(Saved data entries)
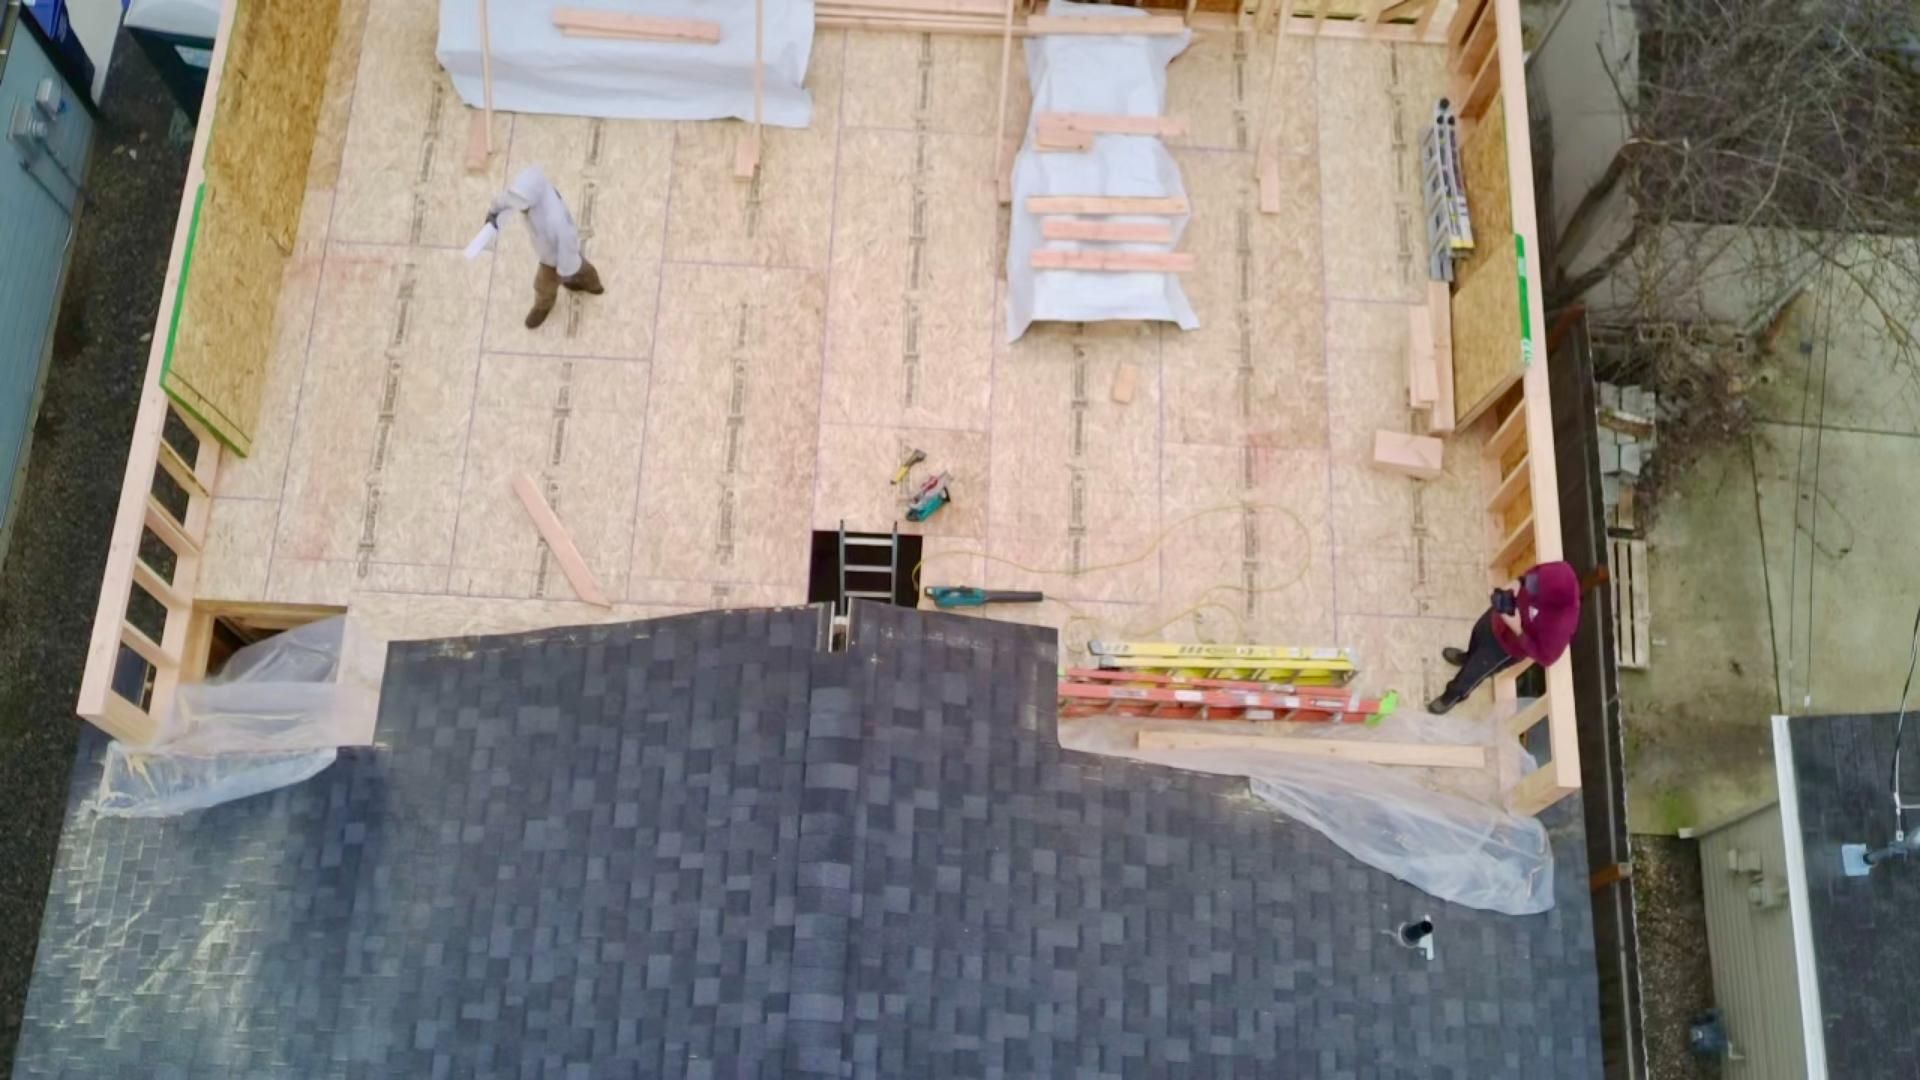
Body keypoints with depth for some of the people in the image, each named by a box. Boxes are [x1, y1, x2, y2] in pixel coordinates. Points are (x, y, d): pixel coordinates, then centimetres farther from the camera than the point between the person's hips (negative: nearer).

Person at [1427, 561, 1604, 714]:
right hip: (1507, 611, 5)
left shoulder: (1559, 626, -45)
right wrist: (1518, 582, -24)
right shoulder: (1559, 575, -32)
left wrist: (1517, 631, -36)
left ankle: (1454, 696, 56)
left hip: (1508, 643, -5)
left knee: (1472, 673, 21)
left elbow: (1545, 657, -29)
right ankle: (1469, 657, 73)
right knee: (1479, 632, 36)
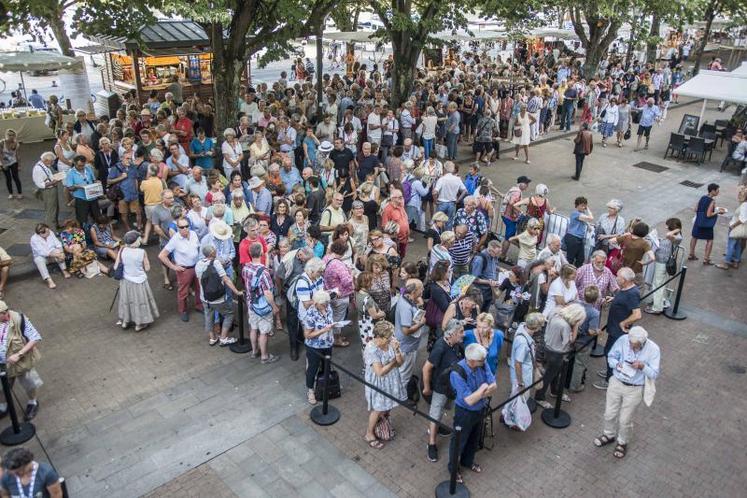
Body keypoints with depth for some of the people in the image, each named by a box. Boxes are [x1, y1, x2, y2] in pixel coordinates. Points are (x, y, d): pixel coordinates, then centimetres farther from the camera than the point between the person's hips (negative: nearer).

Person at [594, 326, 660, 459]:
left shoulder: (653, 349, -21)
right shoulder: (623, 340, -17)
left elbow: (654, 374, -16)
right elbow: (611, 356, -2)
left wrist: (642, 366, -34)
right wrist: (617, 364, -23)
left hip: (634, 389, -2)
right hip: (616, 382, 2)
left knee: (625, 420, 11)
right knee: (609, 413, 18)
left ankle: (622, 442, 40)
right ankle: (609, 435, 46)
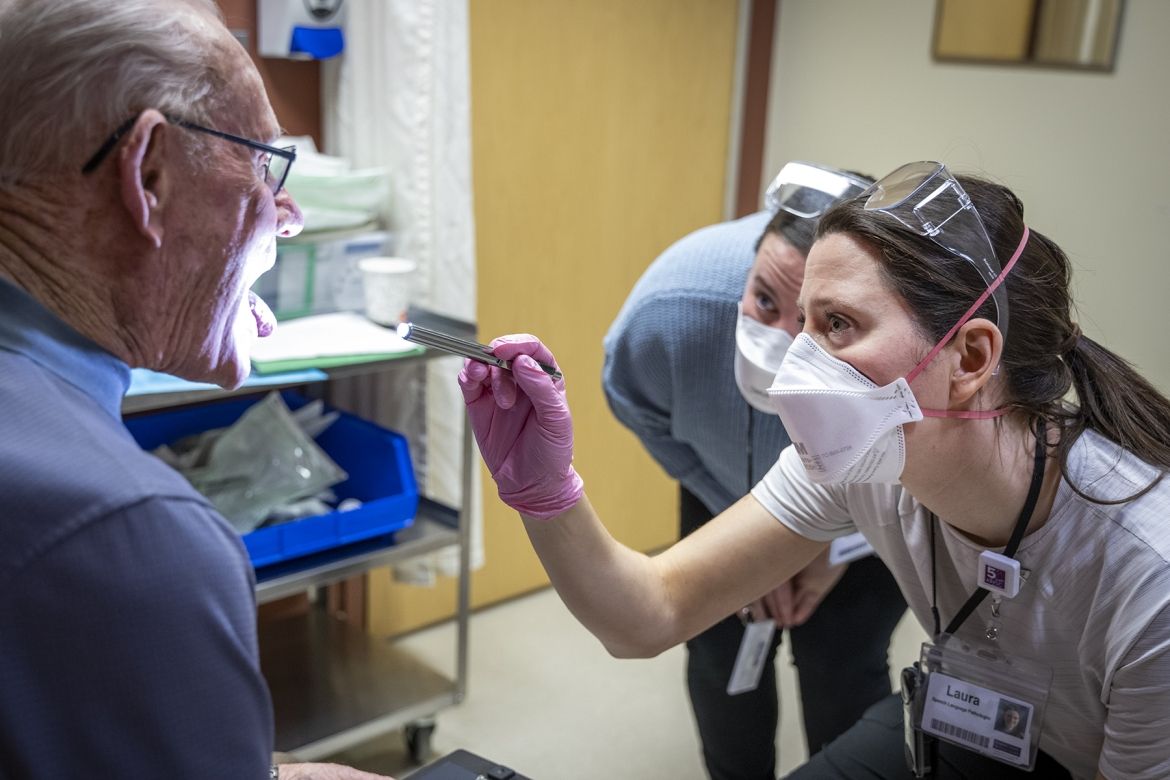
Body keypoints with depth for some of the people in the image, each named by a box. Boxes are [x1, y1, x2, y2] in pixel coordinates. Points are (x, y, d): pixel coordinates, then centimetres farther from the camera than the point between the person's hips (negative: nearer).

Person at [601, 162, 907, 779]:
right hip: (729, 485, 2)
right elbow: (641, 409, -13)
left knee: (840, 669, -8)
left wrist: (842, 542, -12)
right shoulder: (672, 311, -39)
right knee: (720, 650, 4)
--
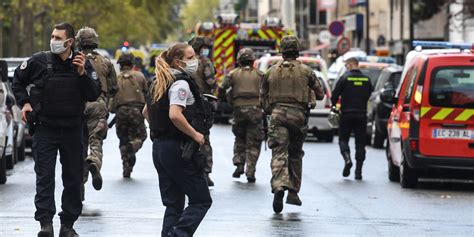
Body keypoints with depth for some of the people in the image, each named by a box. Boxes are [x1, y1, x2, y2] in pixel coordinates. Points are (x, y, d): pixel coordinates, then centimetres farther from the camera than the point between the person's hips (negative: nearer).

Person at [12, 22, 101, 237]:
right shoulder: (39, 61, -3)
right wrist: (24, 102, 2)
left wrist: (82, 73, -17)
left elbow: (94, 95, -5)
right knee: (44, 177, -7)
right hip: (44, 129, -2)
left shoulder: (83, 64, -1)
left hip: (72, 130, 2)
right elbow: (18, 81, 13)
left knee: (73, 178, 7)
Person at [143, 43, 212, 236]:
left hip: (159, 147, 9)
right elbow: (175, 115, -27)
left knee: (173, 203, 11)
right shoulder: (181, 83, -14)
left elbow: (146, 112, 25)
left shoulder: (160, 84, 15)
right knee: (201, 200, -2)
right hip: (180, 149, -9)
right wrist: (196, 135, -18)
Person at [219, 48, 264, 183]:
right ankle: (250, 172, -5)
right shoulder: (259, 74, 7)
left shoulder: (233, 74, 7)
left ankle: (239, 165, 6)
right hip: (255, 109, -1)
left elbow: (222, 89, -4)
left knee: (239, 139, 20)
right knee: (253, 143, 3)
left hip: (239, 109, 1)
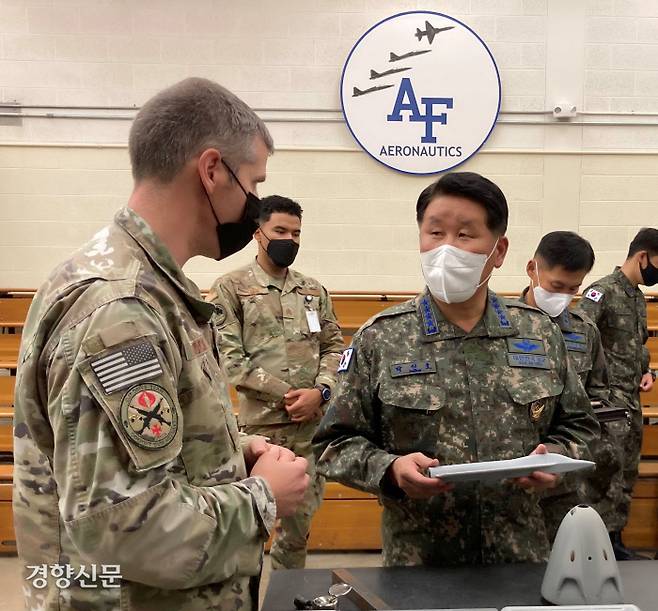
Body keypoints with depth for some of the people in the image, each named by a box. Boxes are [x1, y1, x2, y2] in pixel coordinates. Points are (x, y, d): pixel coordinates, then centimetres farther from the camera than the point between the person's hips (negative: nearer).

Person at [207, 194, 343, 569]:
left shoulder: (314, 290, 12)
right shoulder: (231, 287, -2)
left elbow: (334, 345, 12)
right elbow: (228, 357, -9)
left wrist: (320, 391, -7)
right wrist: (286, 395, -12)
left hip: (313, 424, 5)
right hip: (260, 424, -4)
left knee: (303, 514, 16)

▸ Task statement: Your answer must be the lines above from the one holding "left knee: (625, 420, 11)" up to and including the one holding "right hip: (729, 485, 2)", exact and with no pictures.

▸ Response area:
left knee: (625, 420, 11)
right knee: (609, 413, 18)
left ankle: (622, 442, 40)
right ankle: (609, 435, 46)
Body keypoints with depth for some of the people in the image, each named by a box. Boxes are [x1, y1, x2, y2] in pixel coordinates. Points are (x, y, d): pixel coordinates, then centimetres farther from the camera than the point between the person's hips (negative: nearer).

Person at [601, 162, 907, 779]:
right hip: (729, 485, 2)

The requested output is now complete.